Decomposition and model

  • q (int): Number of temporal samples/components for basis construction.
  • m (int): Model order.
  • fmax (int): Frequency cutoff; jcut = 2 * fmax + 1 is derived.
  • mode_encoding (str): Encoding mode (e.g., late_weights_parallel, late_weights_parallel_relative_ts).
  • mode_low_pass_filter (str): Temporal filtering mode (e.g., use_real_time).
  • use_weights (bool), self_referencing (bool): Weighting and reference strategies.

Crystallography

  • cell (list[6]), cif (str), dark_pdb (str), dark_mtz (str)
  • cut_res (bool), max_res (float), min_res (float)
  • point_group (str), symmetry (str)

I/O and storage

  • x_out_dir (str): Folder for X/P sparse matrices and metadata. Helper sets:
    • x_as_sparse, p_as_sparse, x_time_series, x_as_memmap, x_as_df_path, x_meta_path_as_df, x_resampled, dataframe_times_path, etc.
  • preLPSA, postLPSA (str): Subfolders for pre/post processing outputs; helpers populate:
    • Pre: hkl_out_pre_LPSA, mtz_out_pre_LPSA, difference_mtz_out_pre_LPSA, difference_map_out_pre_LPAS
    • Post: reconstruction_out_hkl, reconstruction_out_mtz, reconstruction_out_difference_mtz, reconstruction_out_difference_map
  • sub_dir_a, sub_dir_SVD (str): Result subfolders for A and SVD; auto‑derived names via set_q_paths using q, m, sigma/mode.

Misc

  • nproc (int): Parallel workers.
  • min_count (int): Minimum observations per bin.
  • load_all (bool): Load entire dataset vs. streamed.

Running via Python

Typical high‑level pattern (pseudocode—adapt to your workflow APIs):

from lpsa import LPSA

config_path = "/path/to/work/config.json"
runner = LPSA.LPSA(config_path)

# Example actions exposed by the internal pipeline; consult source for details
# runner.make_x()
# runner.make_A()
# runner.calc_ev()
# runner.calc_modes()

Using the GUI

The GUI lets you create/load configs and run analyses interactively.

Launch

python -m lpsa.LPSA_GUI.source.gui
# or
python lpsa/LPSA_GUI/source/gui.py

In the GUI

  1. Create new config: picks a JSON path and calls make_config(os.path.dirname(path)).
  2. Set partialator_unmerged and times_file to your actual files.
  3. Adjust parameters (q, m, time_sigma, fmax, windows).
  4. Save and start processing; monitor status and plots.
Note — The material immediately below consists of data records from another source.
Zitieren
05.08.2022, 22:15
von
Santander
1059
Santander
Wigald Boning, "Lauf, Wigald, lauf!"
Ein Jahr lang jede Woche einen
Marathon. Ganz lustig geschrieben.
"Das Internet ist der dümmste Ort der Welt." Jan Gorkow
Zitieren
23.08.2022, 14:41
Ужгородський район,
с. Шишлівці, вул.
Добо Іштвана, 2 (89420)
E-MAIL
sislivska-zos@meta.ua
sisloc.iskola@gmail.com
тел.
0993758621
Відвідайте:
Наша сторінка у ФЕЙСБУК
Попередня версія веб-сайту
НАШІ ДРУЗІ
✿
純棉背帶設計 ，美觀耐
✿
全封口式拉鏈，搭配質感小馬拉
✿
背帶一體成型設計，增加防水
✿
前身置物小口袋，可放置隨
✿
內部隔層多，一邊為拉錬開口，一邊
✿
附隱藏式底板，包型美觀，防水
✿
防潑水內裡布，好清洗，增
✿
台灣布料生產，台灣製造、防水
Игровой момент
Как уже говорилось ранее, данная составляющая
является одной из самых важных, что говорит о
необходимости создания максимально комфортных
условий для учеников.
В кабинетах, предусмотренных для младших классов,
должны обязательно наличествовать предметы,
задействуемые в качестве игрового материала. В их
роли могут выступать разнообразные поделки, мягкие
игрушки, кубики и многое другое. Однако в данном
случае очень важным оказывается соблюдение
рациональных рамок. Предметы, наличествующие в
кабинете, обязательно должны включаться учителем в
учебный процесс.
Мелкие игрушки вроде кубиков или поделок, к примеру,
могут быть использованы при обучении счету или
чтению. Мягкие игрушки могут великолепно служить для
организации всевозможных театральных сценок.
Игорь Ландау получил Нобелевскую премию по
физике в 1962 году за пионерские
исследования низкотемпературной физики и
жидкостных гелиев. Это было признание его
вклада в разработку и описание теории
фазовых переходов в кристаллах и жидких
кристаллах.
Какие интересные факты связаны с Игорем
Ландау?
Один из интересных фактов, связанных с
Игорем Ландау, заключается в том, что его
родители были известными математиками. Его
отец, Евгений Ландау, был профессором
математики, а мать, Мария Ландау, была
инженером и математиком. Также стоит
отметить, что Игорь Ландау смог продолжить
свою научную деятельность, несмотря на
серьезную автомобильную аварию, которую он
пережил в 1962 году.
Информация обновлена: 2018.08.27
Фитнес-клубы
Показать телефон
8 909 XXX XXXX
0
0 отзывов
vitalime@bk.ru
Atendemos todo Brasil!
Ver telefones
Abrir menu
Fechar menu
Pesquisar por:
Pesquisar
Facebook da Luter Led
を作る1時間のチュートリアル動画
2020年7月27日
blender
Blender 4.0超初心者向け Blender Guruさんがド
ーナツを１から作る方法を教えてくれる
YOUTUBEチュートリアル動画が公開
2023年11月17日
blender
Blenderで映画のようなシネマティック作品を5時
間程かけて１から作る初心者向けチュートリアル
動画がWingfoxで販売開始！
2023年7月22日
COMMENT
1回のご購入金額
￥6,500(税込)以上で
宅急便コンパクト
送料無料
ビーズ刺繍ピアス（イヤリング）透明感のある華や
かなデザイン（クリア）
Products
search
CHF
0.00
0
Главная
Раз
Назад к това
Outputs are written to the folders configured in your JSON (see keys above). Eigenvalue plots, chronos, and reconstructions land under the auto‑generated sub_dir_a/sub_dir_SVD and pre/post‑LPSA directories.

Troubleshooting

  • Install/build issues
    • Ensure a compiler toolchain is present; upgrade pip/setuptools/wheel.
  • Event time file parsing
    • Must be whitespace/TSV with three columns (file, event, time). See lpsa/io_functions.py:load_time_from_list.
  • Paths moved or renamed
    • Use the update helpers: update_config, set_paths_x, set_paths_pre_LPSA, set_paths_post_LPSA to re‑wire outputs safely.